The full QFabric structure has been slow to pick up customers, partly it targets the biggest data centers — and possibly because just after QFabric launched, software-defined networking (SDN) started gaining momentum, giving customers other ideas to consider. MetaFabric, being a smaller and quite logical extension of the QFabric idea, could prove to be an easier sell.

"MetaFabric is good news for QFabric. It creates more flexibility in the deployment model" for customers already using Juniper's QFX top-of-rack switches, says Zeus Kerravala, analyst with ZK Research. Customers now have options other than implementing that QFabric mandala.

Kerravala also wonders "if MetaFabric becomes the architecture," with QFabric not dead but moved to the background of Juniper's plans.

But Wait There's More

MetaFabric also includes new capabilities added to Junos Space Network Director, Juniper's network management software. The include zero-touch provisioning with automated, prefab network configurations, and a level of automation so that when a virtual machine moves, associated network elements move with it.

Juniper has also announced that the Contrail Systems SDN controller now supports VMware's ESXi hypervisor.

On the hardware side, Juniper is introducing a new line of top-of-rack switches, the QFX5100. It adds VXLAN support and 40-Gb/s ports to Juniper's mix, with virtual-chassis capabilities that allow a mix of 1-, 10-, and 40-Gb/s ports across EX and QFX switches to be managed as if they were on a single switch.
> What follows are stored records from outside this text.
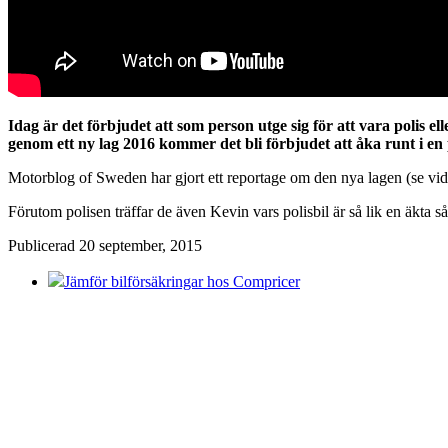
Idag är det förbjudet att som person utge sig för att vara polis el
genom ett ny lag 2016 kommer det bli förbjudet att åka runt i en 
Motorblog of Sweden har gjort ett reportage om den nya lagen (se vi
Förutom polisen träffar de även Kevin vars polisbil är så lik en äkta så
Publicerad 20 september, 2015
Jämför bilförsäkringar hos Compricer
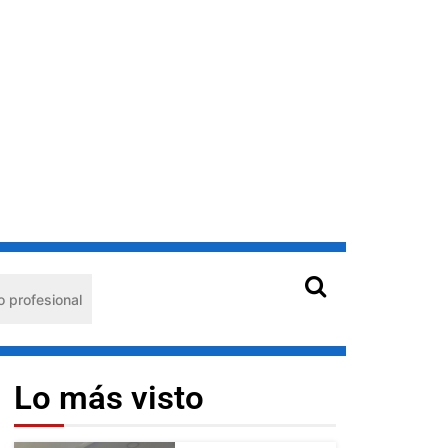
al
Hantavirus en Venezuela: claves de prevención para
Lo más visto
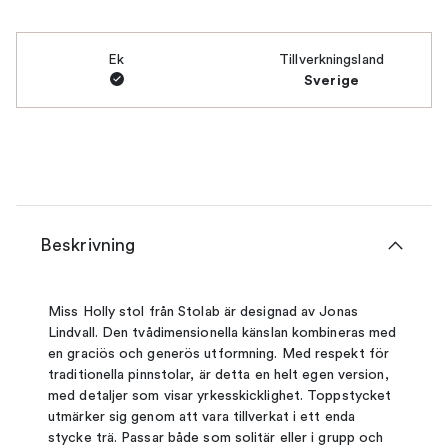
Ek
Tillverkningsland
Sverige
Beskrivning
Miss Holly stol från Stolab är designad av Jonas
Lindvall. Den tvådimensionella känslan kombineras med
en graciös och generös utformning. Med respekt för
traditionella pinnstolar, är detta en helt egen version,
med detaljer som visar yrkesskicklighet. Toppstycket
utmärker sig genom att vara tillverkat i ett enda
stycke trä. Passar både som solitär eller i grupp och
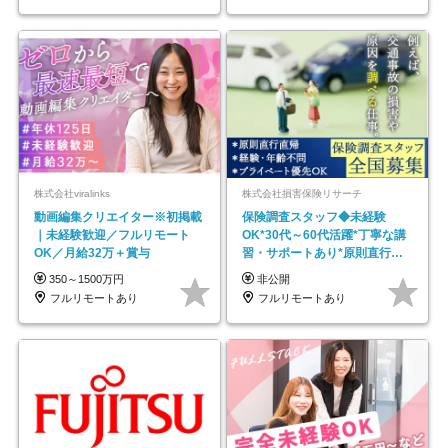
株式会社viralinks
株式会社損害保険リサーチ
動画編集クリエイター※初掲載
保険調査スタッフ◆未経験
｜未経験歓迎／フルリモート
OK*30代～60代活躍*丁寧な講
OK／月給32万＋賞与
習・サポートあり*原則直行直
帰／全国募集・業務委託
350～1500万円
非公開
フルリモートあり
フルリモートあり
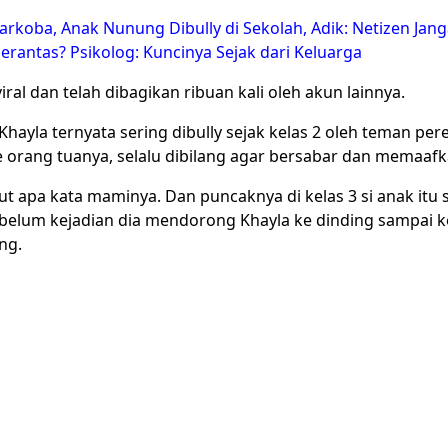
Narkoba, Anak Nunung Dibully di Sekolah, Adik: Netizen Ja
berantas? Psikolog: Kuncinya Sejak dari Keluarga
viral dan telah dibagikan ribuan kali oleh akun lainnya.
Khayla ternyata sering dibully sejak kelas 2 oleh teman pe
e orang tuanya, selalu dibilang agar bersabar dan memaafk
t apa kata maminya. Dan puncaknya di kelas 3 si anak itu s
belum kejadian dia mendorong Khayla ke dinding sampai k
ng.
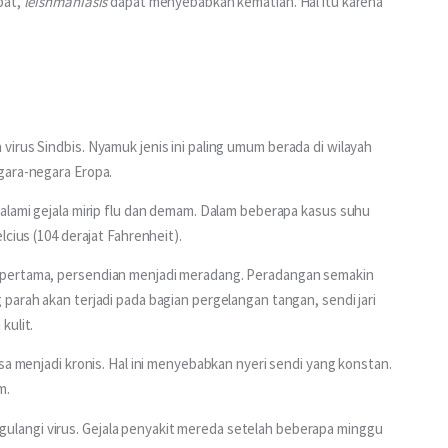
at, 
leishmaniasis
 dapat menyebabkan kematian. Hal itu karena 
virus Sindbis. Nyamuk jenis ini paling umum berada di wilayah 
gara-negara Eropa.
alami gejala mirip flu dan demam. Dalam beberapa kasus suhu 
cius (104 derajat Fahrenheit). 
 pertama, persendian menjadi meradang. Peradangan semakin 
parah akan terjadi pada bagian pergelangan tangan, sendi jari 
kulit.
sa menjadi kronis. Hal ini menyebabkan nyeri sendi yang konstan. 
m.
langi virus. Gejala penyakit mereda setelah beberapa minggu 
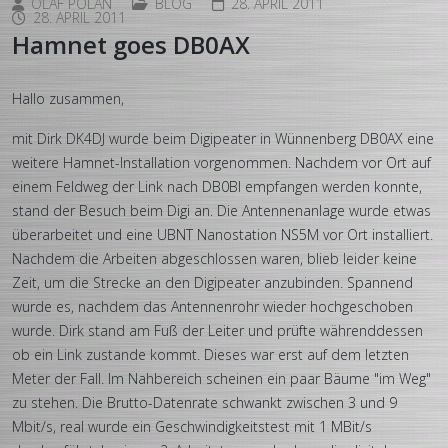
OLAF POLAN
BLOG
28. APRIL 2011
28. APRIL 2011
Hamnet goes DB0AX
Hallo zusammen,
mit Dirk DK4DJ wurde beim Digipeater in Wünnenberg DB0AX eine
weitere Hamnet-Installation vorgenommen. Nachdem vor Ort auf
einem Feldweg der Link nach DB0BI empfangen werden konnte,
stand der Besuch beim Digi an. Die Antennenanlage wurde etwas
überarbeitet und eine UBNT Nanostation NS5M vor Ort installiert.
Nachdem die Arbeiten abgeschlossen waren, blieb leider keine
Zeit, um die Strecke an den Digipeater anzubinden. Spannend
wurde es, nachdem das Antennenrohr wieder hochgeschoben
wurde. Dirk stand am Fuß der Leiter und prüfte währenddessen
ob ein Link zustande kommt. Dieses war erst auf dem letzten
Meter der Fall. Im Nahbereich scheinen ein paar Bäume "im Weg"
zu stehen. Die Brutto-Datenrate schwankt zwischen 3 und 9
Mbit/s, real wurde ein Geschwindigkeitstest mit 1 MBit/s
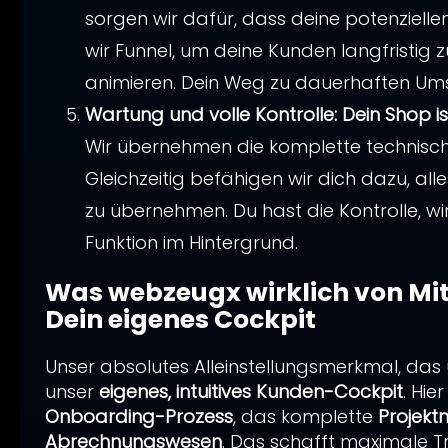
sorgen wir dafür, dass deine potenzielle
wir Funnel, um deine Kunden langfristig
animieren. Dein Weg zu dauerhaften Um
Wartung und volle Kontrolle: Dein Shop is
Wir übernehmen die komplette technisch
Gleichzeitig befähigen wir dich dazu, al
zu übernehmen. Du hast die Kontrolle, wi
Funktion im Hintergrund.
Was webzeugx wirklich von Mi
Dein eigenes Cockpit
Unser absolutes Alleinstellungsmerkmal, das
unser
eigenes, intuitives Kunden-Cockpit
. Hie
Onboarding-Prozess
, das komplette
Projek
Abrechnungswesen
. Das schafft maximale T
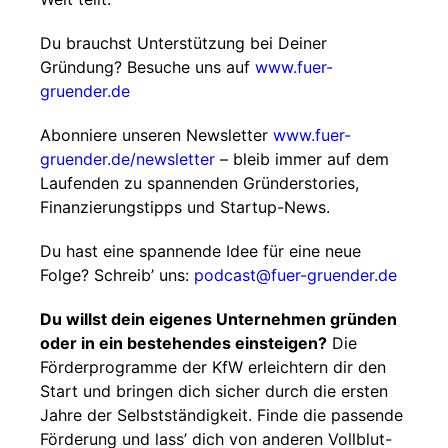
Du brauchst Unterstützung bei Deiner
Gründung? Besuche uns auf
www.fuer-
gruender.de
Abonniere unseren Newsletter
www.fuer-
gruender.de/newsletter
– bleib immer auf dem
Laufenden zu spannenden Gründerstories,
Finanzierungstipps und Startup-News.
Du hast eine spannende Idee für eine neue
Folge? Schreib’ uns:
podcast@fuer-gruender.de
Du willst dein eigenes Unternehmen gründen
oder in ein bestehendes einsteigen?
Die
Förderprogramme der KfW erleichtern dir den
Start und bringen dich sicher durch die ersten
Jahre der Selbstständigkeit. Finde die passende
Förderung und lass’ dich von anderen Vollblut-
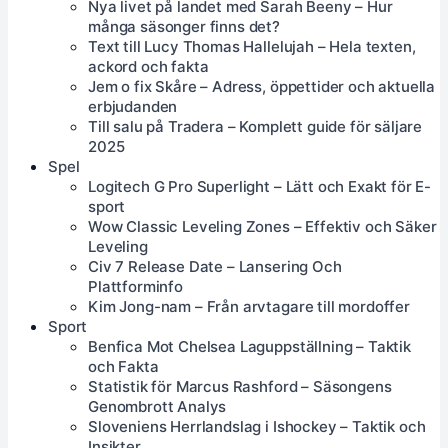
Nya livet på landet med Sarah Beeny – Hur
många säsonger finns det?
Text till Lucy Thomas Hallelujah – Hela texten,
ackord och fakta
Jem o fix Skåre – Adress, öppettider och aktuella
erbjudanden
Till salu på Tradera – Komplett guide för säljare
2025
Spel
Logitech G Pro Superlight – Lätt och Exakt för E-
sport
Wow Classic Leveling Zones – Effektiv och Säker
Leveling
Civ 7 Release Date – Lansering Och
Plattforminfo
Kim Jong-nam – Från arvtagare till mordoffer
Sport
Benfica Mot Chelsea Laguppställning – Taktik
och Fakta
Statistik för Marcus Rashford – Säsongens
Genombrott Analys
Sloveniens Herrlandslag i Ishockey – Taktik och
Insikter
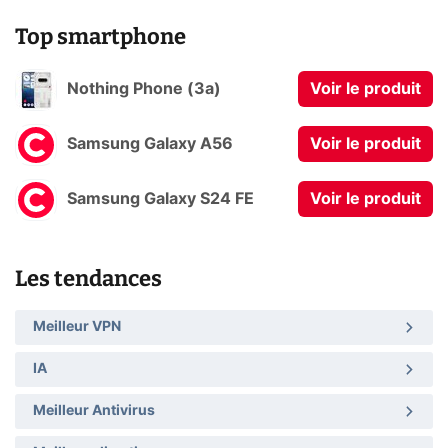
Top smartphone
Nothing Phone (3a)
Voir le produit
Samsung Galaxy A56
Voir le produit
Samsung Galaxy S24 FE
Voir le produit
Les tendances
Meilleur VPN
IA
Meilleur Antivirus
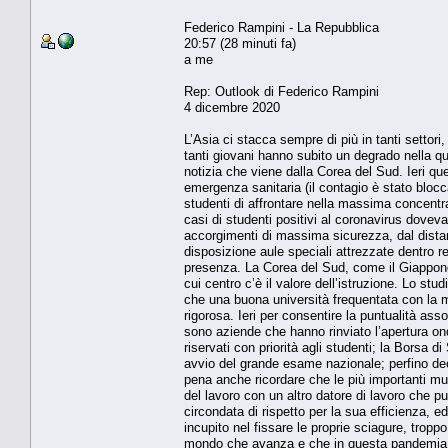
Federico Rampini - La Repubblica
20:57 (28 minuti fa)
a me
Rep: Outlook di Federico Rampini
4 dicembre 2020
L’Asia ci stacca sempre di più in tanti settori,
tanti giovani hanno subito un degrado nella q
notizia che viene dalla Corea del Sud. Ieri que
emergenza sanitaria (il contagio è stato blocc
studenti di affrontare nella massima concentra
casi di studenti positivi al coronavirus doveva
accorgimenti di massima sicurezza, dal distan
disposizione aule speciali attrezzate dentro re
presenza. La Corea del Sud, come il Giappone
cui centro c’è il valore dell’istruzione. Lo st
che una buona università frequentata con la m
rigorosa. Ieri per consentire la puntualità asso
sono aziende che hanno rinviato l’apertura on
riservati con priorità agli studenti; la Borsa di
avvio del grande esame nazionale; perfino decoll
pena anche ricordare che le più importanti 
del lavoro con un altro datore di lavoro che pu
circondata di rispetto per la sua efficienza, e
incupito nel fissare le proprie sciagure, trop
mondo che avanza e che in questa pandemia a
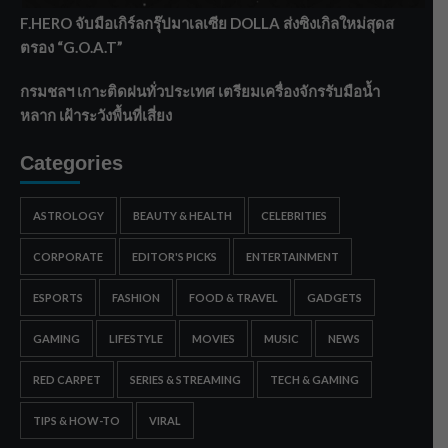
F.HERO จับมือเกิร์ลกรุ๊ปมาเลเซีย DOLLA ส่งซิงเกิลใหม่สุดส
ตรอง “G.O.A.T”
กรมชลฯ เกาะติดฝนทั่วประเทศ เตรียมเครื่องจักรรับมือน้ำ
หลาก เฝ้าระวังพื้นที่เสี่ยง
Categories
ASTROLOGY
BEAUTY & HEALTH
CELEBRITIES
CORPORATE
EDITOR'S PICKS
ENTERTAINMENT
ESPORTS
FASHION
FOOD & TRAVEL
GADGETS
GAMING
LIFESTYLE
MOVIES
MUSIC
NEWS
RED CARPET
SERIES & STREAMING
TECH & GAMING
TIPS & HOW-TO
VIRAL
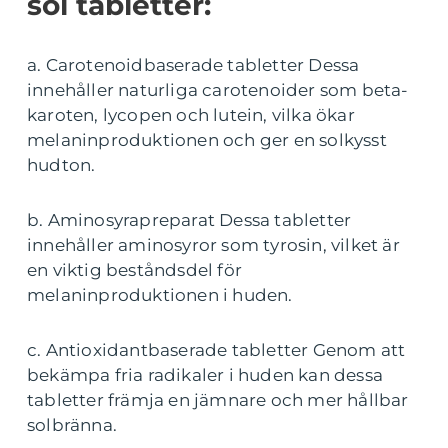
sol tabletter:
a. Carotenoidbaserade tabletter Dessa
innehåller naturliga carotenoider som beta-
karoten, lycopen och lutein, vilka ökar
melaninproduktionen och ger en solkysst
hudton.
b. Aminosyrapreparat Dessa tabletter
innehåller aminosyror som tyrosin, vilket är
en viktig beståndsdel för
melaninproduktionen i huden.
c. Antioxidantbaserade tabletter Genom att
bekämpa fria radikaler i huden kan dessa
tabletter främja en jämnare och mer hållbar
solbränna.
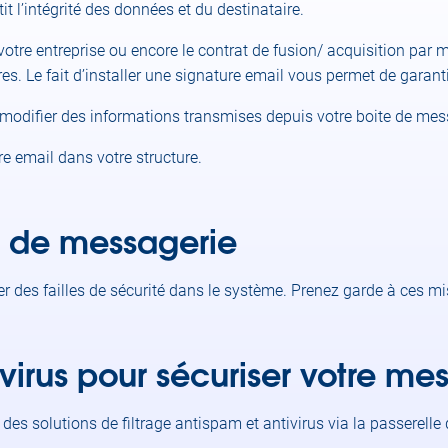
tit l’intégrité des données et du destinataire.
votre entreprise ou encore le contrat de fusion/ acquisition par 
ègres. Le fait d’installer une signature email vous permet de garant
it modifier des informations transmises depuis votre boite de mes
e email dans votre structure.
ls de messagerie
r des failles de sécurité dans le système. Prenez garde à ces mi
virus pour sécuriser votre me
s solutions de filtrage antispam et antivirus via la passerelle d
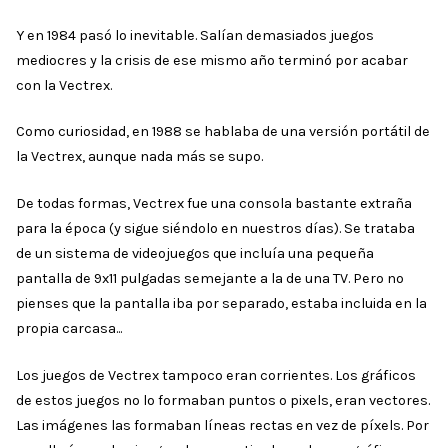
Y en 1984 pasó lo inevitable. Salían demasiados juegos
mediocres y la crisis de ese mismo año terminó por acabar
con la Vectrex.
Como curiosidad, en 1988 se hablaba de una versión portátil de
la Vectrex, aunque nada más se supo.
De todas formas, Vectrex fue una consola bastante extraña
para la época (y sigue siéndolo en nuestros días). Se trataba
de un sistema de videojuegos que incluía una pequeña
pantalla de 9x11 pulgadas semejante a la de una TV. Pero no
pienses que la pantalla iba por separado, estaba incluida en la
propia carcasa...
Los juegos de Vectrex tampoco eran corrientes. Los gráficos
de estos juegos no lo formaban puntos o pixels, eran vectores.
Las imágenes las formaban líneas rectas en vez de píxels. Por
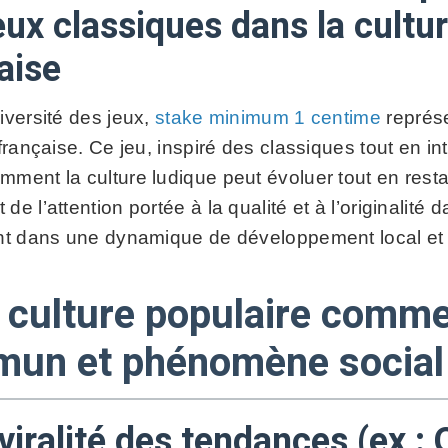
eux classiques dans la cult
aise
iversité des jeux,
stake minimum 1 centime
représe
 française. Ce jeu, inspiré des classiques tout en 
ment la culture ludique peut évoluer tout en restan
de l’attention portée à la qualité et à l’originalité
ant dans une dynamique de développement local et i
a culture populaire comm
un et phénomène social
 viralité des tendances (ex :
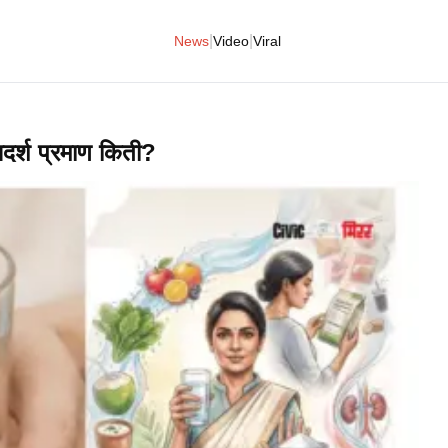
|
|
News
Video
Viral
र्श प्रमाण किती?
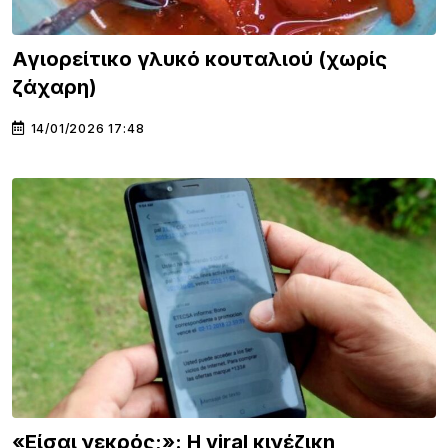
Αγιορείτικο γλυκό κουταλιού (χωρίς
ζάχαρη)
14/01/2026 17:48
«Είσαι νεκρός;»: Η viral κινέζικη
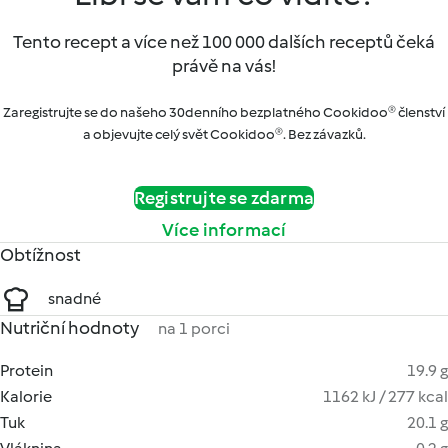
Tento recept a více než 100 000 dalších receptů čeká
právě na vás!
Zaregistrujte se do našeho 30denního bezplatného Cookidoo® členství
a objevujte celý svět Cookidoo®. Bez závazků.
Registrujte se zdarma
Více informací
Obtížnost
snadné
Nutriční hodnoty
na 1 porci
Protein
19.9 g
Kalorie
1162 kJ / 277 kcal
Tuk
20.1 g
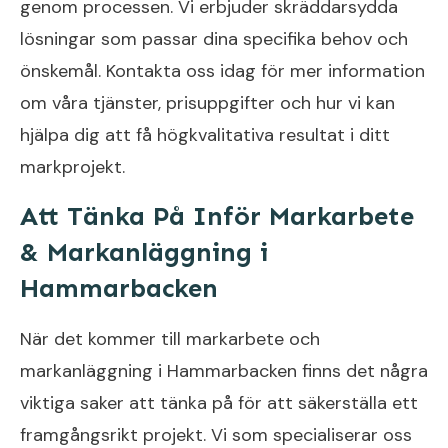
genom processen. Vi erbjuder skräddarsydda
lösningar som passar dina specifika behov och
önskemål. Kontakta oss idag för mer information
om våra tjänster, prisuppgifter och hur vi kan
hjälpa dig att få högkvalitativa resultat i ditt
markprojekt.
Att Tänka På Inför Markarbete
& Markanläggning i
Hammarbacken
När det kommer till markarbete och
markanläggning i Hammarbacken finns det några
viktiga saker att tänka på för att säkerställa ett
framgångsrikt projekt. Vi som specialiserar oss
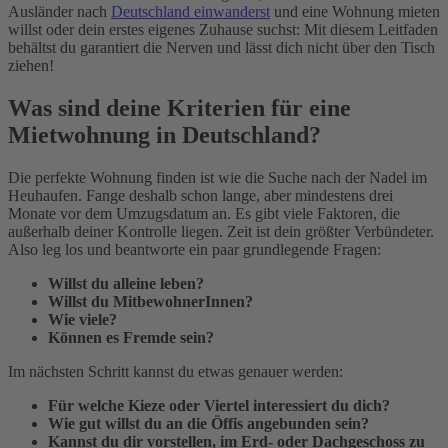
Ausländer nach
Deutschland einwanderst
und eine Wohnung mieten
willst oder dein erstes eigenes Zuhause suchst: Mit diesem Leitfaden
behältst du garantiert die Nerven und lässt dich nicht über den Tisch
ziehen!
Was sind deine Kriterien für eine
Mietwohnung in Deutschland?
Die perfekte Wohnung finden ist wie die Suche nach der Nadel im
Heuhaufen. Fange deshalb schon lange, aber mindestens drei
Monate vor dem Umzugsdatum an. Es gibt viele Faktoren, die
außerhalb deiner Kontrolle liegen. Zeit ist dein größter Verbündeter.
Also leg los und beantworte ein paar grundlegende Fragen:
Willst du alleine leben?
Willst du MitbewohnerInnen?
Wie viele?
Können es Fremde sein?
Im nächsten Schritt kannst du etwas genauer werden:
Für welche Kieze oder Viertel interessiert du dich?
Wie gut willst du an die Öffis angebunden sein?
Kannst du dir vorstellen, im Erd- oder Dachgeschoss zu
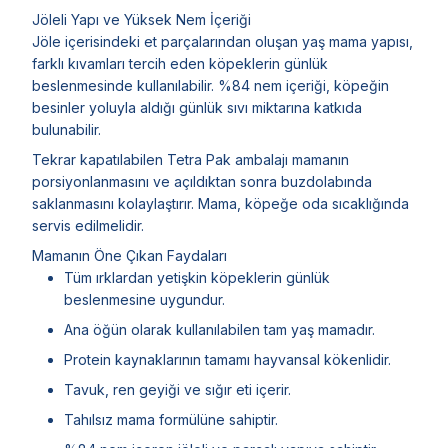
Jöleli Yapı ve Yüksek Nem İçeriği
Jöle içerisindeki et parçalarından oluşan yaş mama yapısı,
farklı kıvamları tercih eden köpeklerin günlük
beslenmesinde kullanılabilir. %84 nem içeriği, köpeğin
besinler yoluyla aldığı günlük sıvı miktarına katkıda
bulunabilir.
Tekrar kapatılabilen Tetra Pak ambalajı mamanın
porsiyonlanmasını ve açıldıktan sonra buzdolabında
saklanmasını kolaylaştırır. Mama, köpeğe oda sıcaklığında
servis edilmelidir.
Mamanın Öne Çıkan Faydaları
Tüm ırklardan yetişkin köpeklerin günlük
beslenmesine uygundur.
Ana öğün olarak kullanılabilen tam yaş mamadır.
Protein kaynaklarının tamamı hayvansal kökenlidir.
Tavuk, ren geyiği ve sığır eti içerir.
Tahılsız mama formülüne sahiptir.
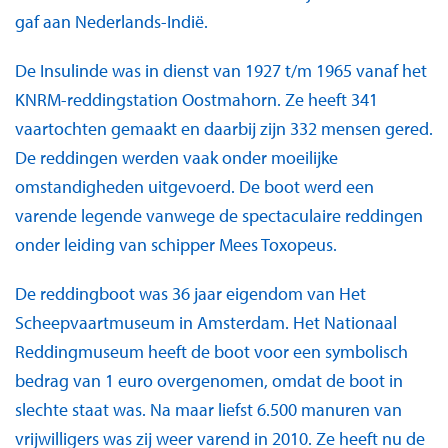
gaf aan Nederlands-Indië.
De Insulinde was in dienst van 1927 t/m 1965 vanaf het
KNRM-reddingstation Oostmahorn. Ze heeft 341
vaartochten gemaakt en daarbij zijn 332 mensen gered.
De reddingen werden vaak onder moeilijke
omstandigheden uitgevoerd. De boot werd een
varende legende vanwege de spectaculaire reddingen
onder leiding van schipper Mees Toxopeus.
De reddingboot was 36 jaar eigendom van Het
Scheepvaartmuseum in Amsterdam. Het Nationaal
Reddingmuseum heeft de boot voor een symbolisch
bedrag van 1 euro overgenomen, omdat de boot in
slechte staat was. Na maar liefst 6.500 manuren van
vrijwilligers was zij weer varend in 2010. Ze heeft nu de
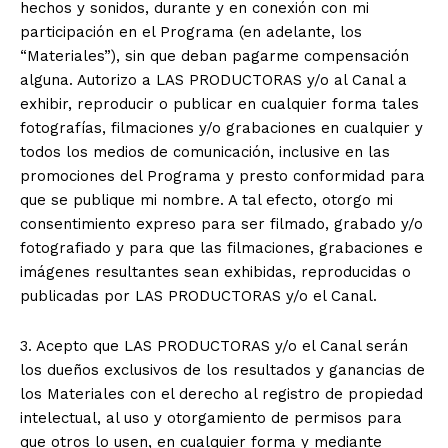
hechos y sonidos, durante y en conexión con mi
participación en el Programa (en adelante, los
“Materiales”), sin que deban pagarme compensación
alguna. Autorizo a LAS PRODUCTORAS y/o al Canal a
exhibir, reproducir o publicar en cualquier forma tales
fotografías, filmaciones y/o grabaciones en cualquier y
todos los medios de comunicación, inclusive en las
promociones del Programa y presto conformidad para
que se publique mi nombre. A tal efecto, otorgo mi
consentimiento expreso para ser filmado, grabado y/o
fotografiado y para que las filmaciones, grabaciones e
imágenes resultantes sean exhibidas, reproducidas o
publicadas por LAS PRODUCTORAS y/o el Canal.
3. Acepto que LAS PRODUCTORAS y/o el Canal serán
los dueños exclusivos de los resultados y ganancias de
los Materiales con el derecho al registro de propiedad
intelectual, al uso y otorgamiento de permisos para
que otros lo usen, en cualquier forma y mediante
Juniper's MX routers are getting some enhancements in Tuesday's announcement, too:

  • Universal SDN Gateway capability, which allows the MX to connect two SDN domains that use different controllers. This could help the customers that are trying SDN in islands, giving them some freedom to experiment.
  • The overlay replication engine. This is aimed at multicast applications, where the replication of a traffic stream usually happens as late as possible, to save bandwidth. Juniper has added a hardware-based capability, inside its Trio chipset, to build the tunnels for the multicast streams.
  • Ethernet VPNs — industry-standard extensions to VLANs. Cisco has similar capabilities with its Overlay Transport Virtualization and Locator/ID Separation protocols (OTV and LISP); Juniper is taking pride in pointing out it's going the industry-standard route.
  • Virtual-machine traffic optimization, which automatically updates the path changes that occur when a virtual machine moves. This prevents an unnecessarily roundabout path from staying alive in the network.